Japan remains a manufacturing powerhouse despite being trapped for over a decade in a political and economic malaise caused partly by its docile subservience to the United States. North Korea is one of three nations, along with Iraq and Iran, that President Bush identified as members of an “axis of evil” in his 2002 State of the Union address. Although Bush insisted that Saddam Hussein had nuclear weapons, he did not; whereas North Korea does, as well as the missiles with which to deliver them. This book, in part, surveys the blowback that has already come from the Western Pacific region in the past and that is almost certain to follow in the future.
The Wages of Imperialism
Since 9/11, the number of significant terrorist incidents has grown and increased in intensity. These include the attempt on December 22, 2001, by Richard Reid, a British citizen, to blow up a Miami-bound jet using an explosive device hidden in his shoe; the bombing on October 12, 2002, of a nightclub in Bali, Indonesia, killing 202 vacationers, most of them Australians; the May 13, 2003, explosions at three residential compounds and the offices of an American defense contractor in Riyadh, Saudi Arabia; the killings three days later, on May 16, 2003, of some 33 people at a restaurant and Jewish community center in Casablanca, Morocco; the use of a car bomb on August 5, 2003, to attack the new Marriott Hotel, a symbol of American imperialism, in Jakarta, the Indonesian capital; the deaths of at least 19 people in an explosion at the Jordanian Embassy in Baghdad, August 7, 2003; and the blowing up of the United Nations compound in Baghdad on August 19, 2003, killing Sergio Vieira de Mello, the secretary general’s special representative, and many others. There have also been numerous assassinations of American officials and business people around the world and 184 American service personnel died in Iraq in the six months since May 1, 2003, when President Bush ostentatiously declared that the war was over.13
Beyond terrorism, the danger I foresee is that we are embarked on a path not so dissimilar from that of the former Soviet Union a little more than a decade ago. It collapsed for three reasons—internal economic contradictions, imperial overstretch, and an inability to reform. In every sense, we were by far the wealthier of the two Cold War superpowers, so it will certainly take longer for similar afflictions to do their work. But it is nowhere written that the United States, in its guise as an empire dominating the world, must go on forever. The blowback from the second half of the twentieth century has only just begun.
Chalmers Johnson
Cardiff, California
October 2003
PROLOGUE:
A SPEAR-CARRIER FOR EMPIRE
Instead of demobilizing after the Cold War, the United States imprudently committed itself to maintaining a global empire. This book is an account of the resentments our policies have built up and of the kinds of economic and political retribution that, particularly in Asia, may be their harvest in the twenty-first century. But before I turn to the sometimes sorry details of the American empire, the reader may want to know a bit about who I am. For how I came to the views presented in this book may help explain why I am putting them forward now, a decade after the end of the Cold War.

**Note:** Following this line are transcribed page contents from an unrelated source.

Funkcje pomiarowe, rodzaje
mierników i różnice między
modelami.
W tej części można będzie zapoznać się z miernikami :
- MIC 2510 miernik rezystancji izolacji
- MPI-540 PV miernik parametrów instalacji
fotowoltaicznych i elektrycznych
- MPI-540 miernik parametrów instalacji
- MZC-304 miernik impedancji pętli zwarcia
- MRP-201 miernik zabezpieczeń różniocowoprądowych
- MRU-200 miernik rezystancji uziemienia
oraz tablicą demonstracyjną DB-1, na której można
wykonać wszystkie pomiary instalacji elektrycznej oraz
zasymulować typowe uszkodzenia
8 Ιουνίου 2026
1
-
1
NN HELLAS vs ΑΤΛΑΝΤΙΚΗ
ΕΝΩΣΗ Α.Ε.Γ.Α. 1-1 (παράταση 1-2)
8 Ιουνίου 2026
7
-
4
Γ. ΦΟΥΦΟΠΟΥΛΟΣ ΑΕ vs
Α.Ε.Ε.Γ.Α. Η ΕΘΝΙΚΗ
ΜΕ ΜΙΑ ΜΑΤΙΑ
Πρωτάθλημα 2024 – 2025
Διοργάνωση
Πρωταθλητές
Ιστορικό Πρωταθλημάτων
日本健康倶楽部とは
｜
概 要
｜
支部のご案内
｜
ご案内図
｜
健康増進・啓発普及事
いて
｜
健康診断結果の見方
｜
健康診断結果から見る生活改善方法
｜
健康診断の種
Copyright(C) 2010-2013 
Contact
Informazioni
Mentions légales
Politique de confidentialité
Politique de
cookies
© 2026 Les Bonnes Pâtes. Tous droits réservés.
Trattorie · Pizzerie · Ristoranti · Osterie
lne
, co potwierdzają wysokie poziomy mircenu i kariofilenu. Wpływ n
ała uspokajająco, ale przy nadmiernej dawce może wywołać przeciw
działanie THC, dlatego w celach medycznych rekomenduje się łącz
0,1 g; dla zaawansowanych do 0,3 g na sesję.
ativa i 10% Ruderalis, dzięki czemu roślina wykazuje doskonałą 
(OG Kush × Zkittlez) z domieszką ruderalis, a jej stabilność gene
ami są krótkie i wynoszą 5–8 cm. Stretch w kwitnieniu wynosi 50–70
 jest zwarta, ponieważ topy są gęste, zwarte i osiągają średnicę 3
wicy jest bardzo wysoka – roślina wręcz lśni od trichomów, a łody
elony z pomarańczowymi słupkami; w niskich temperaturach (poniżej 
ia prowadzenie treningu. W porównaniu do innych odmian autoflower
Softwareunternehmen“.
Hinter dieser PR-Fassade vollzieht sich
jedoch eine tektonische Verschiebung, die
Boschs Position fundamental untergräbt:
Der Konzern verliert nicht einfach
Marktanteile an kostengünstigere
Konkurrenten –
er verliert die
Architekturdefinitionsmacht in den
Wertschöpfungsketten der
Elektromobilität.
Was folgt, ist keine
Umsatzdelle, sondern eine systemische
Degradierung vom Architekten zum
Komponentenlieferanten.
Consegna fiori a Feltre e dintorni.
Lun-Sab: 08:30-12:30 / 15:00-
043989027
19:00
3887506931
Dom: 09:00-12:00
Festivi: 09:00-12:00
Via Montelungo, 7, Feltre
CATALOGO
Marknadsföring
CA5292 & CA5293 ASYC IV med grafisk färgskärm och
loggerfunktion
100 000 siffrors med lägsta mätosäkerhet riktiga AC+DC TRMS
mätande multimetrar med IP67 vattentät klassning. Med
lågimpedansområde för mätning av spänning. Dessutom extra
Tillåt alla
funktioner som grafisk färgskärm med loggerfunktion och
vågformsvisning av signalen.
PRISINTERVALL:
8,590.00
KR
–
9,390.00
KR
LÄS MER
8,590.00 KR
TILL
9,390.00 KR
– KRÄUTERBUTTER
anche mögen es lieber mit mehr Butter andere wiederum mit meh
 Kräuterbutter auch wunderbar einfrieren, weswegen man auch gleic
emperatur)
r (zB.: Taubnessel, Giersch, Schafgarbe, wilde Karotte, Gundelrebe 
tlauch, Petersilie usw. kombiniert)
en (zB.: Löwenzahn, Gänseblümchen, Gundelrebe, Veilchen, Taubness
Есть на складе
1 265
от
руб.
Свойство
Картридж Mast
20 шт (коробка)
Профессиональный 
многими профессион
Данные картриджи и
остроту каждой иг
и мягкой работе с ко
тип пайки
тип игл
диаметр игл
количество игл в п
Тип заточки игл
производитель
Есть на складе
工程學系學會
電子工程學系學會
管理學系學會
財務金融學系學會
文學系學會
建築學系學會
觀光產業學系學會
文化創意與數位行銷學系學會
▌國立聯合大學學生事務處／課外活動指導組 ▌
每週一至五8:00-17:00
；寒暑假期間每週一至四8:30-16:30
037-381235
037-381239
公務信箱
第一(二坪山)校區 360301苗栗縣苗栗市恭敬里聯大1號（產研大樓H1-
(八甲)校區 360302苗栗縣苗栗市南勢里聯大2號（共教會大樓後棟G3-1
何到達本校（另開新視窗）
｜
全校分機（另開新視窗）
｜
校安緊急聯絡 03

Fifty years ago, on the eve of the Korean War, I was an undergraduate at the University of California, Berkeley, majoring in economics. I had given no thought at all to East Asia, but like most Americans I regarded the Communist revolution in China as a dangerous, deeply disturbing development in our country’s growing confrontation with what we then called the “Communist bloc.” Military conscription was in effect, and any young man had to go into the army—the shortest but most dangerous, unpleasant, and unrewarding way to fulfill one’s obligatory service—or join the navy or air force for a longer but less physically demanding hitch.
I chose the navy—or rather I simply drifted into it. My father had served in the navy. In World War I, he went to Europe as an ordinary seaman on the old St.